К тому же Смайт был довольно необычной фигурой в университетской среде и в научном сообществе. В частности, направление его изысканий в то время многие признавали одним из самых интересных в медицине. Очень легко сегодня смеяться над ошибочными представлениями и теориями, которые когда-то считались революционными, но нельзя отрицать, что 1940-е были в своем роде эпохой великого расширения возможностей науки. Какими бы неверными (сказать это мягче невозможно) ни оказались в конечном счете многие из теорий Смайта и его коллег, это поколение отличалось удивительной любознательностью, и их жажда – у которой было множество причин, но сомневаться в ее подлинности не приходится – в конце концов помогла основать то, что мы признаем сегодня современной наукой. Без них нам с вами было бы нечего отрицать, нечего развеивать и развенчивать. Иногда, вспоминая труды Смайта, я думаю, что самая важная часть его наследия – это определение того типа вопросов, которые будут занимать научное сообщество следующие полвека, даже если ему самому так и не удалось выдвинуть правильные ответы.

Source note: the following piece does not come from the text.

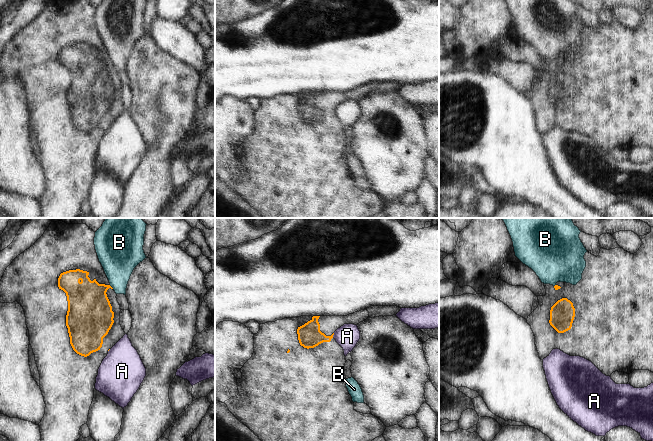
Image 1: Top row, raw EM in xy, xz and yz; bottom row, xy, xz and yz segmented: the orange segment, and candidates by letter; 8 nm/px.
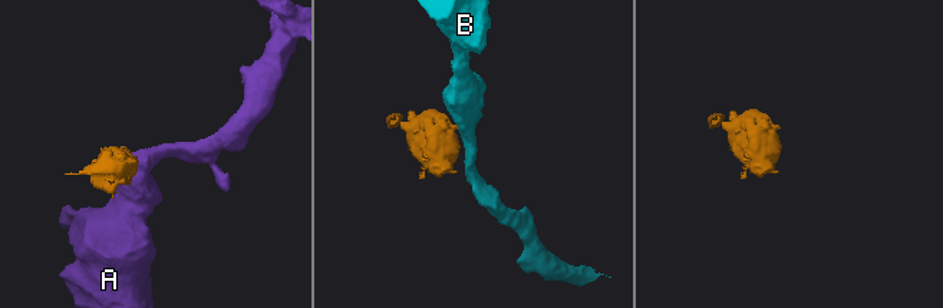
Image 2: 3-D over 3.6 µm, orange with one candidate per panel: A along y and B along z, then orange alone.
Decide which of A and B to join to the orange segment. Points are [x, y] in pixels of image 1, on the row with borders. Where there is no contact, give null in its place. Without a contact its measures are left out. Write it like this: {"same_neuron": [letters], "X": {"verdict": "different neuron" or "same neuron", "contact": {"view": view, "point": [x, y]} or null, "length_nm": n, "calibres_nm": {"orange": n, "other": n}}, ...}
{"same_neuron": [], "A": {"verdict": "different neuron", "contact": {"view": "xz", "point": [333, 334]}, "length_nm": 40, "calibres_nm": {"orange": 190, "other": 190}}, "B": {"verdict": "different neuron", "contact": {"view": "xy", "point": [110, 286]}, "length_nm": 50, "calibres_nm": {"orange": 340, "other": 300}}}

Я слышал о Смайте еще до первой встречи с ним. В середине 1940-х одна из самых популярных медицинских теорий заключалась в вирусной природе рака. Эту теорию выдвинули несколькими десятилетиями раньше, но Смайт ее яростно защищал, проведя значительную часть начала сороковых в попытках доказать, что рак (который, по разумению тогдашней науки, мог вызываться хоть демонами, хоть колдовством) можно не только досконально объяснить, но и успешно вылечить: если удастся выделить вирусы, вызывающие рак, далее, по логике вещей, можно будет разработать вакцину, которая с ними справится, и рак окажется окончательно побежден. Как все наиболее привлекательные теории, эта концепция была вдохновенной, но сдержанной, а также аккуратной, логичной и удовлетворительно правдоподобной. Сверх того, она была доступна для понимания, так что теория Смайта (в прессе ее прозвали «построением Смайта», как будто это пифагоровская теорема или теория эволюции или как будто Смайт – некий аристотелеподобный автор какой-то древней, полумистической, глубоко аллегоричной философской системы) вскоре обеспечила ему широкую известность (и с неизбежностью – острую зависть) как в академических, так и в широких кругах[15].
Но к нему я вернусь позже, что вполне уместно, потому что со Смайтом я познакомился, только отработав в его лаборатории несколько месяцев. Не удивительно, что с учетом моих оценок, взглядов и общей неподходящести я оставался более или менее пустым местом на протяжении почти всей моей тамошней работы; сослуживцы никогда не вступали со мной в разговор, а задания я выполнял самые заурядные. Я, впрочем, не обижался – такие студенты, как я, видимо, постоянно появлялись и исчезали, маячили, а потом пропадали куда-то еще, оставаясь такими же расходными единицами, как обезьяны, которых нам приходилось кормить, мыши, чьи поилки мы меняли, собаки с испуганными глазами, которых мы кололи, пока они тоже не пропадали куда-то из лаборатории, забирая с собой свои запахи и звуки.
Обычно в лаборатории нас было человек пятнадцать (плюс Смайт, конечно), и хотя я почему-то лелеял романтическую мечту о свободном творческом обмене идеями и теориями (да, я был очень наивен), на самом деле все подчинялись строгой иерархии; хотя среда была замкнутая и контингент узкоспецифический, но формальные и сословные границы внешнего мира здесь соблюдали с рабской покорностью. На вершине находился Смайт, и сказанное им – или то, что передали его непосредственные подчиненные со ссылкой на него, как происходило чаще, – следовало выполнять без всяких вопросов и пререканий. Впрочем, к моменту моего появления Смайт бывал на работе все реже, больше интересуясь, по всей видимости, интервью с «Нью-Йорк таймс» и Эдвардом Р. Мэроу.